A flavourful vestige of the state’s colonial past, Bebinca is as unique to Goa as cartoonist Mario Miranda’s delightful illustrations portraying the lives of Goans.

And that is why it’s no surprise that the chief minister of the state, Pramod Sawant recently announced to push for a geographical indication (GI) tag for the dessert, in addition to the Mankurad mango, local brew coconut Feni, Taleigao brinjal, Saat Shireacho Bhendo (okra) and the Kunbi saree.

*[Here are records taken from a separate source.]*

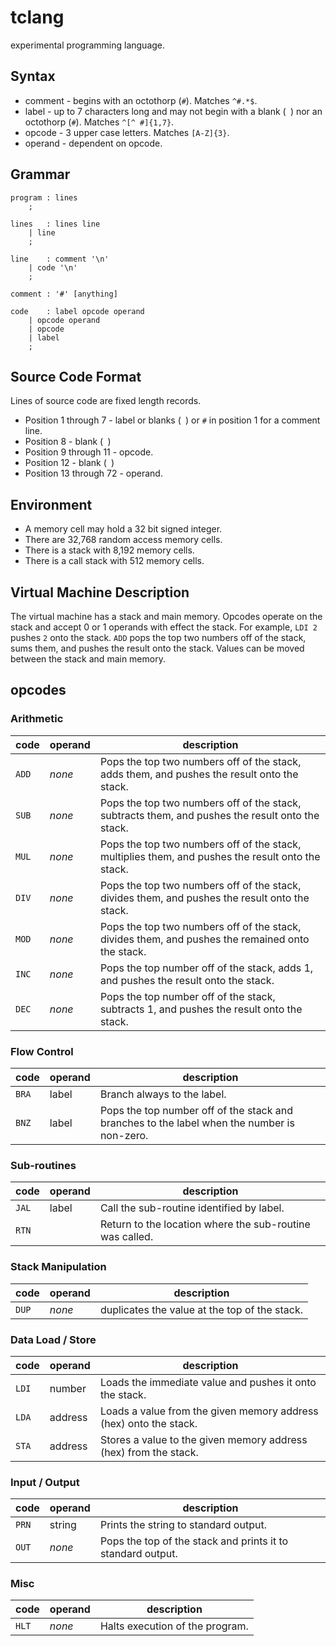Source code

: # tclang

experimental programming language.

## Syntax

* comment - begins with an octothorp (`#`). Matches `^#.*$`.
* label - up to 7 characters long and may not begin with a blank (` `) nor an octothorp (`#`). Matches `^[^ #]{1,7}`.
* opcode - 3 upper case letters. Matches `[A-Z]{3}`.
* operand - dependent on opcode.

## Grammar

```
program	: lines
	;

lines	: lines line
	| line
	;

line	: comment '\n'
	| code '\n'
	;

comment	: '#' [anything]

code	: label opcode operand
	| opcode operand
	| opcode
	| label
	;
```

## Source Code Format

Lines of source code are fixed length records.

* Position 1 through 7 - label or blanks (` `) or `#` in position 1 for a comment line.
* Position 8 - blank (` `)
* Position 9 through 11 - opcode.
* Position 12 - blank (` `)
* Position 13 through 72 - operand.

## Environment

* A memory cell may hold a 32 bit signed integer.
* There are 32,768 random access memory cells.
* There is a stack with 8,192 memory cells.
* There is a call stack with 512 memory cells.

## Virtual Machine Description

The virtual machine has a stack and main memory. Opcodes operate on the stack and
accept 0 or 1 operands with effect the stack. For example, `LDI 2` pushes `2` onto
the stack. `ADD` pops the top two numbers off of the stack, sums them, and pushes
the result onto the stack. Values can be moved between the stack and main memory.

## opcodes

### Arithmetic

| code  | operand              | description                                                                                       |
| ----- | -------------------- | ------------------------------------------------------------------------------------------------- |
| `ADD` | *none*               | Pops the top two numbers off of the stack, adds them, and pushes the result onto the stack.       |
| `SUB` | *none*               | Pops the top two numbers off of the stack, subtracts them, and pushes the result onto the stack.  |
| `MUL` | *none*               | Pops the top two numbers off of the stack, multiplies them, and pushes the result onto the stack. |
| `DIV` | *none*               | Pops the top two numbers off of the stack, divides them, and pushes the result onto the stack.    |
| `MOD` | *none*               | Pops the top two numbers off of the stack, divides them, and pushes the remained onto the stack.  |
| `INC` | *none*               | Pops the top number off of the stack, adds 1, and pushes the result onto the stack.               |
| `DEC` | *none*               | Pops the top number off of the stack, subtracts 1, and pushes the result onto the stack.          |

### Flow Control

| code  | operand  | description                                                                                 |
| ----- | -------- | ------------------------------------------------------------------------------------------- |
| `BRA` | label    | Branch always to the label.                                                                 |
| `BNZ` | label    | Pops the top number off of the stack and branches to the label when the number is non-zero. |

### Sub-routines

| code  | operand  | description                                              |
| ----- | -------- | -------------------------------------------------------- |
| `JAL` | label    | Call the sub-routine identified by label.                |
| `RTN` |          | Return to the location where the sub-routine was called. |

### Stack Manipulation

| code  | operand | description                                   |
| ----- | ------- | --------------------------------------------- |
| `DUP` | *none*  | duplicates the value at the top of the stack. |

### Data Load / Store

| code  | operand  | description                                                       |
| ----- | -------- | ----------------------------------------------------------------- |
| `LDI` | number   | Loads the immediate value and pushes it onto the stack.           |
| `LDA` | address  | Loads a value from the given memory address (hex) onto the stack. |
| `STA` | address  | Stores a value to the given memory address (hex) from the stack.  |

### Input / Output

| code  | operand | description                                                 |
| ----- | ------- | ----------------------------------------------------------- |
| `PRN` | string  | Prints the string to standard output.                       |
| `OUT` | *none*  | Pops the top of the stack and prints it to standard output. |

### Misc

| code  | operand  | description                     |
| ----- | -------- | ------------------------------- |
| `HLT` | *none*   | Halts execution of the program. |

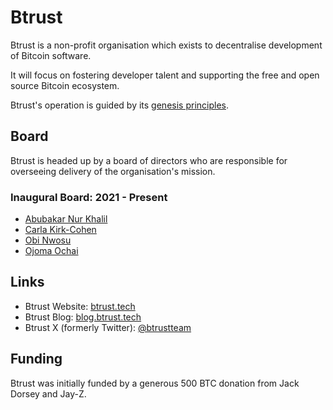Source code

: # Btrust

Btrust is a non-profit organisation which exists to decentralise development of Bitcoin software. 

It will focus on fostering developer talent and supporting the free and open source Bitcoin ecosystem.

Btrust's operation is guided by its [genesis principles](https://github.com/btrustteam/board-book/blob/main/vision/genesis_principles.md).

## Board
Btrust is headed up by a board of directors who are responsible for overseeing delivery of the organisation's mission. 

### Inaugural Board: 2021 - Present 
- [Abubakar Nur Khalil](https://twitter.com/ihate1999)
- [Carla Kirk-Cohen](https://twitter.com/actuallyCarlaKC)
- [Obi Nwosu](https://twitter.com/obi)
- [Ojoma Ochai](https://twitter.com/ojomaochai)

## Links
- Btrust Website: [btrust.tech](https://btrust.tech)
- Btrust Blog: [blog.btrust.tech](https://blog.btrust.tech)
- Btrust X (formerly Twitter): [@btrustteam](https://twitter.com/btrustteam)

## Funding
Btrust was initially funded by a generous 500 BTC donation from Jack Dorsey and Jay-Z. 
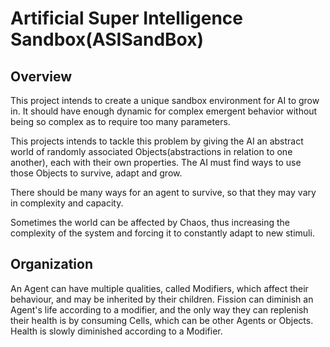# Artificial Super Intelligence Sandbox(ASISandBox)

## Overview
This project intends to create a unique sandbox environment for AI to grow in. It should have enough dynamic for complex emergent behavior without being so complex as to require too many parameters.

This projects intends to tackle this problem by giving the AI an abstract world of randomly associated Objects(abstractions in relation to one another), each with their own properties. The AI must find ways to use those Objects to survive, adapt and grow.

There should be many ways for an agent to survive, so that they may vary in complexity and capacity.

Sometimes the world can be affected by Chaos, thus increasing the complexity of the system and forcing it to constantly adapt to new stimuli.

## Organization
An Agent can have multiple qualities, called Modifiers, which affect their behaviour, and may be inherited by their children. Fission can diminish an Agent's life according to a modifier, and the only way they can replenish their health is by consuming Cells, which can be other Agents or Objects. Health is slowly diminished according to a Modifier.
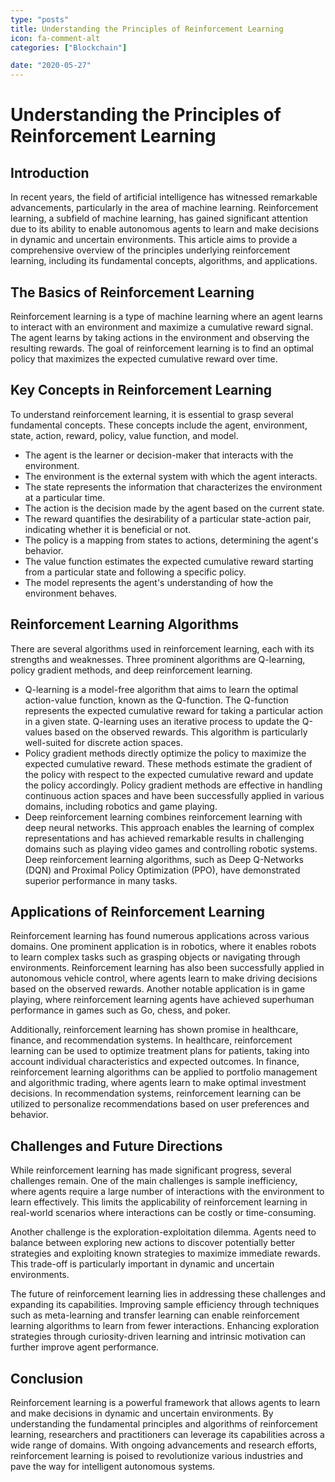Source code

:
 ```yaml
---
type: "posts"
title: Understanding the Principles of Reinforcement Learning
icon: fa-comment-alt
categories: ["Blockchain"]

date: "2020-05-27"
---
```




# Understanding the Principles of Reinforcement Learning

## Introduction

In recent years, the field of artificial intelligence has witnessed remarkable advancements, particularly in the area of machine learning. Reinforcement learning, a subfield of machine learning, has gained significant attention due to its ability to enable autonomous agents to learn and make decisions in dynamic and uncertain environments. This article aims to provide a comprehensive overview of the principles underlying reinforcement learning, including its fundamental concepts, algorithms, and applications.

## The Basics of Reinforcement Learning

Reinforcement learning is a type of machine learning where an agent learns to interact with an environment and maximize a cumulative reward signal. The agent learns by taking actions in the environment and observing the resulting rewards. The goal of reinforcement learning is to find an optimal policy that maximizes the expected cumulative reward over time.

## Key Concepts in Reinforcement Learning

To understand reinforcement learning, it is essential to grasp several fundamental concepts. These concepts include the agent, environment, state, action, reward, policy, value function, and model.

- The agent is the learner or decision-maker that interacts with the environment.
- The environment is the external system with which the agent interacts.
- The state represents the information that characterizes the environment at a particular time.
- The action is the decision made by the agent based on the current state.
- The reward quantifies the desirability of a particular state-action pair, indicating whether it is beneficial or not.
- The policy is a mapping from states to actions, determining the agent's behavior.
- The value function estimates the expected cumulative reward starting from a particular state and following a specific policy.
- The model represents the agent's understanding of how the environment behaves.

## Reinforcement Learning Algorithms

There are several algorithms used in reinforcement learning, each with its strengths and weaknesses. Three prominent algorithms are Q-learning, policy gradient methods, and deep reinforcement learning.

- Q-learning is a model-free algorithm that aims to learn the optimal action-value function, known as the Q-function. The Q-function represents the expected cumulative reward for taking a particular action in a given state. Q-learning uses an iterative process to update the Q-values based on the observed rewards. This algorithm is particularly well-suited for discrete action spaces.
- Policy gradient methods directly optimize the policy to maximize the expected cumulative reward. These methods estimate the gradient of the policy with respect to the expected cumulative reward and update the policy accordingly. Policy gradient methods are effective in handling continuous action spaces and have been successfully applied in various domains, including robotics and game playing.
- Deep reinforcement learning combines reinforcement learning with deep neural networks. This approach enables the learning of complex representations and has achieved remarkable results in challenging domains such as playing video games and controlling robotic systems. Deep reinforcement learning algorithms, such as Deep Q-Networks (DQN) and Proximal Policy Optimization (PPO), have demonstrated superior performance in many tasks.

## Applications of Reinforcement Learning

Reinforcement learning has found numerous applications across various domains. One prominent application is in robotics, where it enables robots to learn complex tasks such as grasping objects or navigating through environments. Reinforcement learning has also been successfully applied in autonomous vehicle control, where agents learn to make driving decisions based on the observed rewards. Another notable application is in game playing, where reinforcement learning agents have achieved superhuman performance in games such as Go, chess, and poker.

Additionally, reinforcement learning has shown promise in healthcare, finance, and recommendation systems. In healthcare, reinforcement learning can be used to optimize treatment plans for patients, taking into account individual characteristics and expected outcomes. In finance, reinforcement learning algorithms can be applied to portfolio management and algorithmic trading, where agents learn to make optimal investment decisions. In recommendation systems, reinforcement learning can be utilized to personalize recommendations based on user preferences and behavior.

## Challenges and Future Directions

While reinforcement learning has made significant progress, several challenges remain. One of the main challenges is sample inefficiency, where agents require a large number of interactions with the environment to learn effectively. This limits the applicability of reinforcement learning in real-world scenarios where interactions can be costly or time-consuming.

Another challenge is the exploration-exploitation dilemma. Agents need to balance between exploring new actions to discover potentially better strategies and exploiting known strategies to maximize immediate rewards. This trade-off is particularly important in dynamic and uncertain environments.

The future of reinforcement learning lies in addressing these challenges and expanding its capabilities. Improving sample efficiency through techniques such as meta-learning and transfer learning can enable reinforcement learning algorithms to learn from fewer interactions. Enhancing exploration strategies through curiosity-driven learning and intrinsic motivation can further improve agent performance.

## Conclusion

Reinforcement learning is a powerful framework that allows agents to learn and make decisions in dynamic and uncertain environments. By understanding the fundamental principles and algorithms of reinforcement learning, researchers and practitioners can leverage its capabilities across a wide range of domains. With ongoing advancements and research efforts, reinforcement learning is poised to revolutionize various industries and pave the way for intelligent autonomous systems.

But underneath the luscious multi-layered slice of warm bliss, often served with vanilla ice cream, lies interesting stories of Goa’s culinary adventures.

Bebinca Goa Food Recipes

Also known as ‘bibik’, this Portuguese-influenced dessert is undisputedly the most popular sweet delicacy in the state. It makes special appearances at every occasion, be it a wedding, Christmas or any other feast. This indeed has earned Bebinca the sobriquet of ‘Queen of Goan Desserts’.

However, its origin is still shrouded in mystery. Some legends claim that much like other confectionaries of the convent (doces conventuais in Portuguese) Bebinca was also invented by Portuguese nuns in the 17th century. But what stands out is their zero-waste baking approach.

Contrary to most baked foods that use egg whites, here the yolks take the limelight. Using egg whites to starch clothes was a common practice of the colonizers which is still prevalent in parts of Old Goa. As a result of this, most people, much like the Portuguese nuns of Santa Monica Convent in Old Goa, would end up with an excess of leftover egg yolks. Legend has it that Bebinca came to be a solution to leftover yolks.